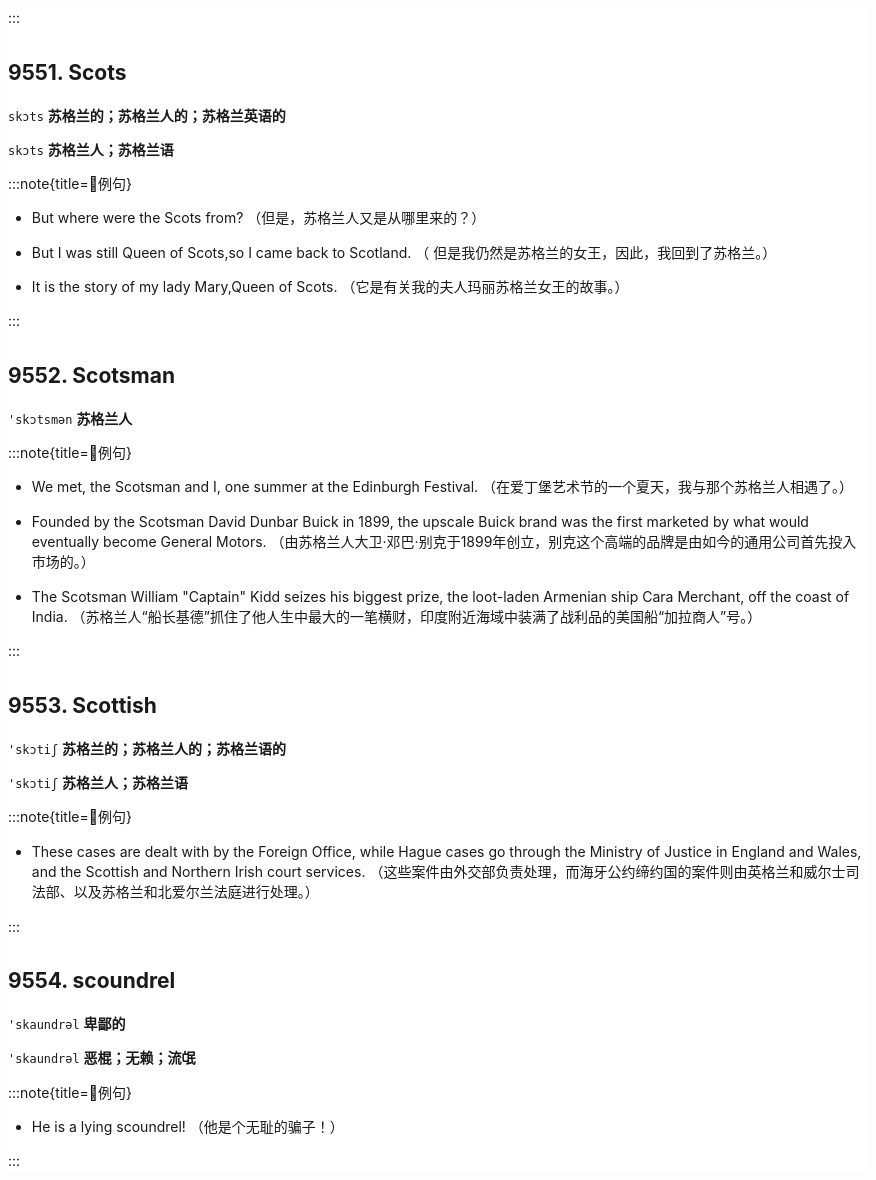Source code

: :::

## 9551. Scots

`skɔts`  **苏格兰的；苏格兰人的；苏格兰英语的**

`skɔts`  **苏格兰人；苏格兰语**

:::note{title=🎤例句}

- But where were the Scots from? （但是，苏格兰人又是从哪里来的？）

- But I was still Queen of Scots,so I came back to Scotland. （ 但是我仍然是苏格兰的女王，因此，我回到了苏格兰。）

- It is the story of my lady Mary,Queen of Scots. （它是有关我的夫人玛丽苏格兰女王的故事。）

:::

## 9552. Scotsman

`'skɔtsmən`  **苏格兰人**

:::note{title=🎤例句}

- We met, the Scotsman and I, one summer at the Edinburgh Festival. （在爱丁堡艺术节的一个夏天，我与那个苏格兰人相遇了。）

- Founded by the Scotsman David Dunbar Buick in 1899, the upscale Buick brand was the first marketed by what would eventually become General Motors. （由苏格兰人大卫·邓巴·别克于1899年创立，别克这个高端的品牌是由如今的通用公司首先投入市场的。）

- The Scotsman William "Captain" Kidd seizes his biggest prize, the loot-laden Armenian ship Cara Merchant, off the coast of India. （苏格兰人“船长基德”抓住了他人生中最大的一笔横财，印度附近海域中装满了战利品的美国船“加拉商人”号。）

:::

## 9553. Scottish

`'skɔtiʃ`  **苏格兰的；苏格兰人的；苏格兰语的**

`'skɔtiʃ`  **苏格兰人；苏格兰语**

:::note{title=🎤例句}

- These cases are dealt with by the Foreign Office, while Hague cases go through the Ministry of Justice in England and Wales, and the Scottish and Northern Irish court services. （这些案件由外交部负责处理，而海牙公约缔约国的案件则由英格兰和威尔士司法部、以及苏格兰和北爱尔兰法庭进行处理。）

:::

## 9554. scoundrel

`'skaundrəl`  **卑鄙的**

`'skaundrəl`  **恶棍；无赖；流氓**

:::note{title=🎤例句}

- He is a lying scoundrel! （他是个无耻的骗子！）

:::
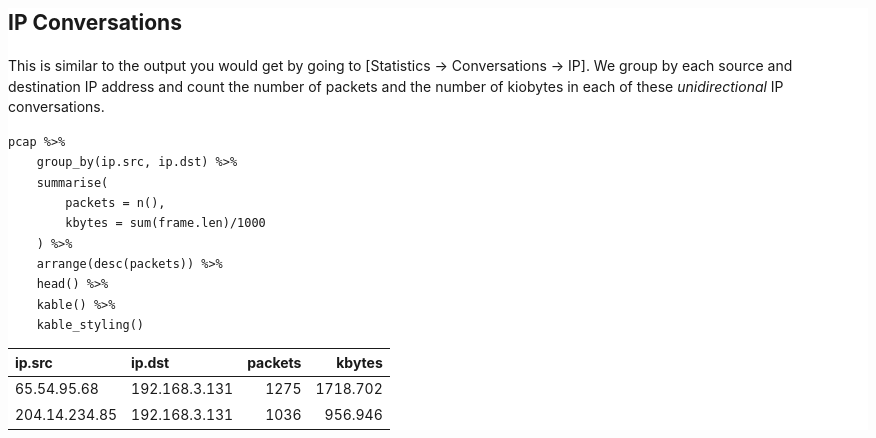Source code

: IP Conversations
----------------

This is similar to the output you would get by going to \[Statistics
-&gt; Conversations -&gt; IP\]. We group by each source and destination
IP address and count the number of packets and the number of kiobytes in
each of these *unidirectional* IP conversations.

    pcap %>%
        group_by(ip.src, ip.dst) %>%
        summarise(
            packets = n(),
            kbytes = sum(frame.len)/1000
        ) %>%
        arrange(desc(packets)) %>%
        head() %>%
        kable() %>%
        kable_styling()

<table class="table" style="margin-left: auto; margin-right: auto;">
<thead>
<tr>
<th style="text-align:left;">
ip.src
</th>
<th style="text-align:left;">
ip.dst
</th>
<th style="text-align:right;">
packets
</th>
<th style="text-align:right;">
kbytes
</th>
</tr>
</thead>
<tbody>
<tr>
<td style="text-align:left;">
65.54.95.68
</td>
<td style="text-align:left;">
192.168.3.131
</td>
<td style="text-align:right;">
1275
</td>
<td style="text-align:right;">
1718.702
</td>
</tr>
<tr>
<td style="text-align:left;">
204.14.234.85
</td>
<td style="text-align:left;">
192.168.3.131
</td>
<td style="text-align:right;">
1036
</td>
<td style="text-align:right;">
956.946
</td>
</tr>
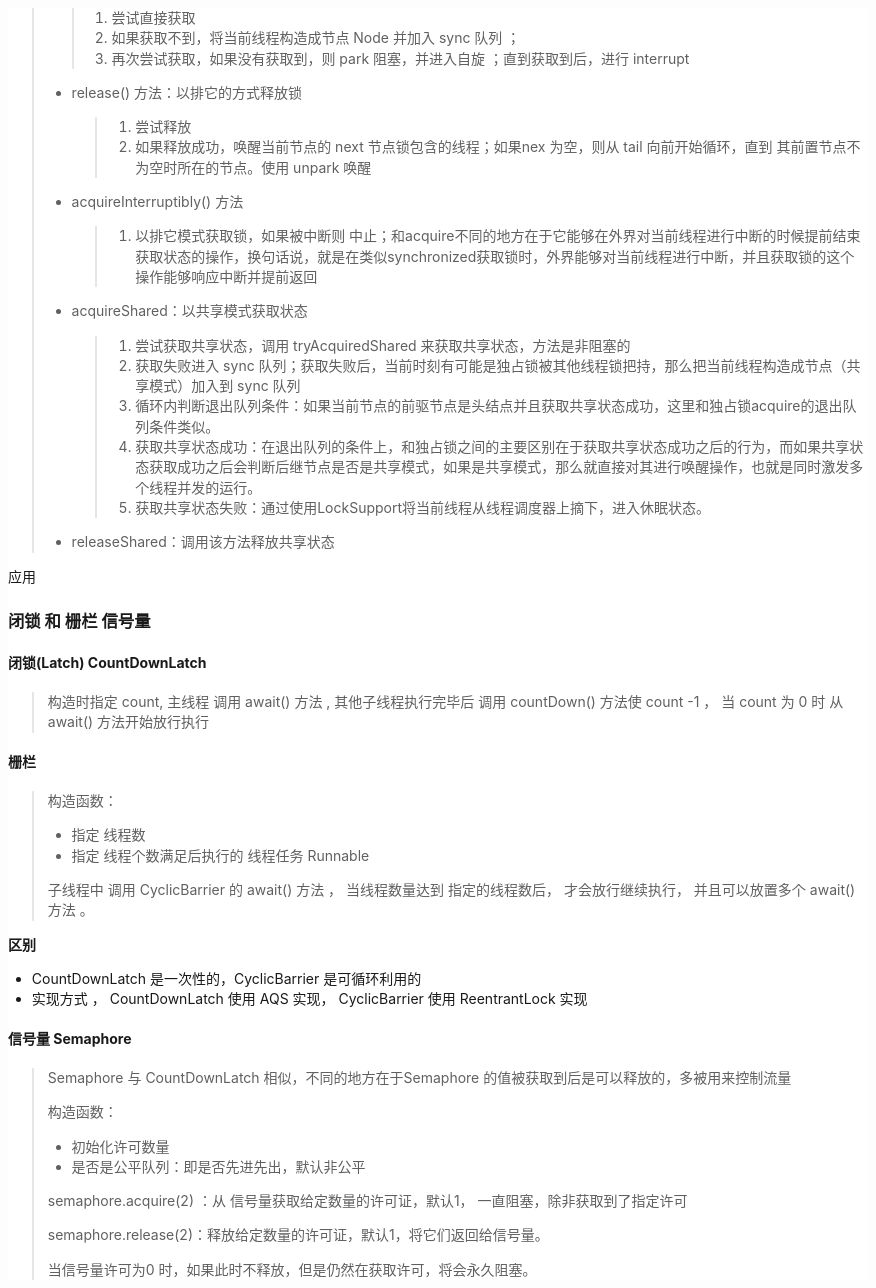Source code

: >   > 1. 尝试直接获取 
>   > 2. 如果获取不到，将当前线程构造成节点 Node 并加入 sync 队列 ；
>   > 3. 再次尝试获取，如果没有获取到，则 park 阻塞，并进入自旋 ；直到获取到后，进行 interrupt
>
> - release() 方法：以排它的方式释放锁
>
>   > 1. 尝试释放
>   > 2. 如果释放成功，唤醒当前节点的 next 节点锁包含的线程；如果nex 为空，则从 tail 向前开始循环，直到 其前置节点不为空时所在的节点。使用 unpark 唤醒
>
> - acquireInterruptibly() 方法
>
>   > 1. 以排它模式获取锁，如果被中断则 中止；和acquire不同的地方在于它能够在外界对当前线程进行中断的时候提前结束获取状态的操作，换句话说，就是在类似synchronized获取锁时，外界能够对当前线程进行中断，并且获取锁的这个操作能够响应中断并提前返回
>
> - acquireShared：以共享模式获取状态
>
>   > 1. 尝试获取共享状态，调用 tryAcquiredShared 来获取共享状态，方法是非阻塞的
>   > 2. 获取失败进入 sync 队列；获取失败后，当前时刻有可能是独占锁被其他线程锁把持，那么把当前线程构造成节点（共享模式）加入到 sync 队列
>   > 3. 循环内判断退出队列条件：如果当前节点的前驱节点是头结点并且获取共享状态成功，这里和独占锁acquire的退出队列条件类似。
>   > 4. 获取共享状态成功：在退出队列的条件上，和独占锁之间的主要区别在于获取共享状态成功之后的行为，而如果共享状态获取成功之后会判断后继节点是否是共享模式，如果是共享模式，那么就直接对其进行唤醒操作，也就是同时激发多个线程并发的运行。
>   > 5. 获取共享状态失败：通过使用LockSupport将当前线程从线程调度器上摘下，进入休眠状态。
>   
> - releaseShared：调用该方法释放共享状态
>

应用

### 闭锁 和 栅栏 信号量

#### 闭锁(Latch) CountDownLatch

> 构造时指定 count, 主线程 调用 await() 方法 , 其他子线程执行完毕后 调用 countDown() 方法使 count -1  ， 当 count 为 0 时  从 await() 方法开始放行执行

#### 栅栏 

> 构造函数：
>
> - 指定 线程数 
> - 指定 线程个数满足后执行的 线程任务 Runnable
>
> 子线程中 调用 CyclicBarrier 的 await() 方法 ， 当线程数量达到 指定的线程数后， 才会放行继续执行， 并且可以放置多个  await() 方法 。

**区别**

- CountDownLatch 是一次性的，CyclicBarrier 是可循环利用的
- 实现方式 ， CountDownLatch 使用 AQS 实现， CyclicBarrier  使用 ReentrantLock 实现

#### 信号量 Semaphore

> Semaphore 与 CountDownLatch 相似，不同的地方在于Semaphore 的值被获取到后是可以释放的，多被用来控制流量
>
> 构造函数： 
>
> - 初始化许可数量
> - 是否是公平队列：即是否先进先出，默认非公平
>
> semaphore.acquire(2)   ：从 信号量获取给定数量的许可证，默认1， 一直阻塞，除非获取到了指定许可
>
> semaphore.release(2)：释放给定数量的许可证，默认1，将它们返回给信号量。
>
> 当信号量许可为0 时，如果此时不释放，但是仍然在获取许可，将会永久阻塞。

- - -

EXERCISE REQUIREMENTS
Begin at the first line of the records. Print every line through the one containing "- It is the" exactly, but skip the pictures.

SOLUTION TO THIS PROBLEM
Source code

: :::

## 9551. Scots

`skɔts`  **苏格兰的；苏格兰人的；苏格兰英语的**

`skɔts`  **苏格兰人；苏格兰语**

:::note{title=🎤例句}

- But where were the Scots from? （但是，苏格兰人又是从哪里来的？）

- But I was still Queen of Scots,so I came back to Scotland. （ 但是我仍然是苏格兰的女王，因此，我回到了苏格兰。）

- It is the story of my lady Mary,Queen of Scots. （它是有关我的夫人玛丽苏格兰女王的故事。）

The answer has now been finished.